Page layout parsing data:
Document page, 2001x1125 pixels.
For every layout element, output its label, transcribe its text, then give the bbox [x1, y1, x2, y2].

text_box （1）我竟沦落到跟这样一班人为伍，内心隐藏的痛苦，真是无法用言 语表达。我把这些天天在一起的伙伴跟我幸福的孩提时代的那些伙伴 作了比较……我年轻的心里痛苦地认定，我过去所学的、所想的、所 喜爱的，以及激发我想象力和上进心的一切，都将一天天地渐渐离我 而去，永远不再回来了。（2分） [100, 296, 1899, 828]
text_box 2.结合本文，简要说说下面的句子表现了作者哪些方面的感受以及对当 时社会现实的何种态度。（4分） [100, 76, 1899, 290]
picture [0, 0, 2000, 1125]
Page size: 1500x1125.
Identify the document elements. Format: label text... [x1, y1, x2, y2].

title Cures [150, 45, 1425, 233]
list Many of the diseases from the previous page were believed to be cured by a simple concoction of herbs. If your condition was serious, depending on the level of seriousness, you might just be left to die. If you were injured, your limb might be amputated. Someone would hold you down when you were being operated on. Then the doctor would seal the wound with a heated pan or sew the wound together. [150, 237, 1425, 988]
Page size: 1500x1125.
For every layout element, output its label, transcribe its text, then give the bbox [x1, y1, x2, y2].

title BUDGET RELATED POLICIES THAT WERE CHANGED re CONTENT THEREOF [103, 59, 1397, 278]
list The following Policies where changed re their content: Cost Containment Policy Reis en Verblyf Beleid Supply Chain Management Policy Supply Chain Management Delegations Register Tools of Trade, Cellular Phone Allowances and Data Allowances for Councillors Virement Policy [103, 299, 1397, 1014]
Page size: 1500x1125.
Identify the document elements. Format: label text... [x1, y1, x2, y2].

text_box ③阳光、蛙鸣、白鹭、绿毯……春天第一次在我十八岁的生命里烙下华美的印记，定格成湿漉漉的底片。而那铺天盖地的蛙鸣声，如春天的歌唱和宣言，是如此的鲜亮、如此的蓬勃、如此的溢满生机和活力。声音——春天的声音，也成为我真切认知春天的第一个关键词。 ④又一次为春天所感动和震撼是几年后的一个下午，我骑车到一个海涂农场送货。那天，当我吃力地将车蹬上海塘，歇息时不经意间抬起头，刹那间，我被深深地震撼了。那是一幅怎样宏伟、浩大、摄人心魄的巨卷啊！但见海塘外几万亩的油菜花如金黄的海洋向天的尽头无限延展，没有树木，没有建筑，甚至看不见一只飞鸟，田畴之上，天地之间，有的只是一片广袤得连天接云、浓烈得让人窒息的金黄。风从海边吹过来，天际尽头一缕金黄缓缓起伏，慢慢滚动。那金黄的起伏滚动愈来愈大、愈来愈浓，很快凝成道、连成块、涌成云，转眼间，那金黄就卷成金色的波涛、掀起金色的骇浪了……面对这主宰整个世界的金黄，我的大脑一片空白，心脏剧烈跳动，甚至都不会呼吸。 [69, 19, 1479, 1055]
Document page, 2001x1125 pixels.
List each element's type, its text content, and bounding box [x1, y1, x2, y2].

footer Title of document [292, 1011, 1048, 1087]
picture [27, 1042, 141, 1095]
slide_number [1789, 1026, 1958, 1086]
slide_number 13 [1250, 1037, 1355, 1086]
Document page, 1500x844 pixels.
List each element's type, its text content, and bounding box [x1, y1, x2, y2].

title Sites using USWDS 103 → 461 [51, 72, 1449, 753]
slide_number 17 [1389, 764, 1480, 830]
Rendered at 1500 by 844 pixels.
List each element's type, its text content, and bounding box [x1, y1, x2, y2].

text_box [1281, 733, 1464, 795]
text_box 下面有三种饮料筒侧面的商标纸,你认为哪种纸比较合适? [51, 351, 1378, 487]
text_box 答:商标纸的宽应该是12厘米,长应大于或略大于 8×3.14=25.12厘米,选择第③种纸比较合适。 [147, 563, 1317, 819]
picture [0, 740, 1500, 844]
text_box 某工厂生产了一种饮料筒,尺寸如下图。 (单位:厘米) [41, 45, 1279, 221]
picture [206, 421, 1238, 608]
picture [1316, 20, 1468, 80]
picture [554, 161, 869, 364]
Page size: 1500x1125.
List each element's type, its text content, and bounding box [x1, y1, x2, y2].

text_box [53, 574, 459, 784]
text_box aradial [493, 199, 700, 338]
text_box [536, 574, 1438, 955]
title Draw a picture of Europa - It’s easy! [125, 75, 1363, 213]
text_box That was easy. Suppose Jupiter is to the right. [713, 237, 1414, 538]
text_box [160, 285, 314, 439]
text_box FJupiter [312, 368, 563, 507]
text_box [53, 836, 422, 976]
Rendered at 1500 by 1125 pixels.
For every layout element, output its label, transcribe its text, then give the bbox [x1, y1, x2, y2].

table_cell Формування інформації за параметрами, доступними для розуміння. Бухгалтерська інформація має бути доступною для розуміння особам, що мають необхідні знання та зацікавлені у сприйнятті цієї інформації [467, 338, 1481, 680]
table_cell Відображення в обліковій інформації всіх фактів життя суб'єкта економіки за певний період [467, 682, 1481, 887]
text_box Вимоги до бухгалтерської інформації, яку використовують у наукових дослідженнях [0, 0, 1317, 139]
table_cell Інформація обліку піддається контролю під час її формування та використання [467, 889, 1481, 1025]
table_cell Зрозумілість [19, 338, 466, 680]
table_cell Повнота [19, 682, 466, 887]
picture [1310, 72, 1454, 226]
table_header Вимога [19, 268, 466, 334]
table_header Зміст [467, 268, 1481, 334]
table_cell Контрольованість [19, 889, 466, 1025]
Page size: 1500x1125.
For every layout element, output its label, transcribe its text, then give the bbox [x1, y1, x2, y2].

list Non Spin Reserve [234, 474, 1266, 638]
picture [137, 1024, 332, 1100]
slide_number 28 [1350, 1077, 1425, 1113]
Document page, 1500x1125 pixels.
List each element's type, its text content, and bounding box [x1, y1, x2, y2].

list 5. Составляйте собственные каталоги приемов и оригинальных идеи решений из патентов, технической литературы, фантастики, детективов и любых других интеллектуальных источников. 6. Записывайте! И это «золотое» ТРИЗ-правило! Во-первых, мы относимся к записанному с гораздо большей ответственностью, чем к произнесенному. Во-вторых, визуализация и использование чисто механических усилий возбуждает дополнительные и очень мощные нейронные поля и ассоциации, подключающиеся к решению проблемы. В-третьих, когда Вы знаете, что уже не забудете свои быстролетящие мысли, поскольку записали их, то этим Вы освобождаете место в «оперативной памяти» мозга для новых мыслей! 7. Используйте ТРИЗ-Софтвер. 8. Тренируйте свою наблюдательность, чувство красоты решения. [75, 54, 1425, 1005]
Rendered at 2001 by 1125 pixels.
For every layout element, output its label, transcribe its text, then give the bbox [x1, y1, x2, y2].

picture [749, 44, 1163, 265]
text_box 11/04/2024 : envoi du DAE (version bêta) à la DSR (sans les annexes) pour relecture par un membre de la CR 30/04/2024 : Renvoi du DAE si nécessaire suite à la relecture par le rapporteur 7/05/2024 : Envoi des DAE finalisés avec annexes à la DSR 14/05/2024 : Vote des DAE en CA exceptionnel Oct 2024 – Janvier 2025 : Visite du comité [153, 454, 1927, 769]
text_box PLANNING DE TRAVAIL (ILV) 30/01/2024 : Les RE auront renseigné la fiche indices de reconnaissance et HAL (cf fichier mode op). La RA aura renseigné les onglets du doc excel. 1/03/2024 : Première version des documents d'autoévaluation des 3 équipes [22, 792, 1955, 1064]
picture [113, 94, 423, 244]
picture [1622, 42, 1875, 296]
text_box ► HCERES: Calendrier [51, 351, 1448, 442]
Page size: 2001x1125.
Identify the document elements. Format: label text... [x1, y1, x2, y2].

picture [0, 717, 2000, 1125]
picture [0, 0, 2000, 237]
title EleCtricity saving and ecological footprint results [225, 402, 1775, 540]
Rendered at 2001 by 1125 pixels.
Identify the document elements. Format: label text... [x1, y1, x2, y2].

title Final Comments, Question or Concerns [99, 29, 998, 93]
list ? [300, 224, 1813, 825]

## Requirement
Could you transcribe the entries above word for word, from the line with "Document page, 1500x844 pixels." down to the line with "Rendered at 1500 by 1125 pixels.", keeping both?

## Answer section
Document page, 1500x844 pixels.
List each element's type, its text content, and bounding box [x1, y1, x2, y2].

title Sites using USWDS 103 → 461 [51, 72, 1449, 753]
slide_number 17 [1389, 764, 1480, 830]
Rendered at 1500 by 844 pixels.
List each element's type, its text content, and bounding box [x1, y1, x2, y2].

text_box [1281, 733, 1464, 795]
text_box 下面有三种饮料筒侧面的商标纸,你认为哪种纸比较合适? [51, 351, 1378, 487]
text_box 答:商标纸的宽应该是12厘米,长应大于或略大于 8×3.14=25.12厘米,选择第③种纸比较合适。 [147, 563, 1317, 819]
picture [0, 740, 1500, 844]
text_box 某工厂生产了一种饮料筒,尺寸如下图。 (单位:厘米) [41, 45, 1279, 221]
picture [206, 421, 1238, 608]
picture [1316, 20, 1468, 80]
picture [554, 161, 869, 364]
Page size: 1500x1125.
List each element's type, its text content, and bounding box [x1, y1, x2, y2].

text_box [53, 574, 459, 784]
text_box aradial [493, 199, 700, 338]
text_box [536, 574, 1438, 955]
title Draw a picture of Europa - It’s easy! [125, 75, 1363, 213]
text_box That was easy. Suppose Jupiter is to the right. [713, 237, 1414, 538]
text_box [160, 285, 314, 439]
text_box FJupiter [312, 368, 563, 507]
text_box [53, 836, 422, 976]
Rendered at 1500 by 1125 pixels.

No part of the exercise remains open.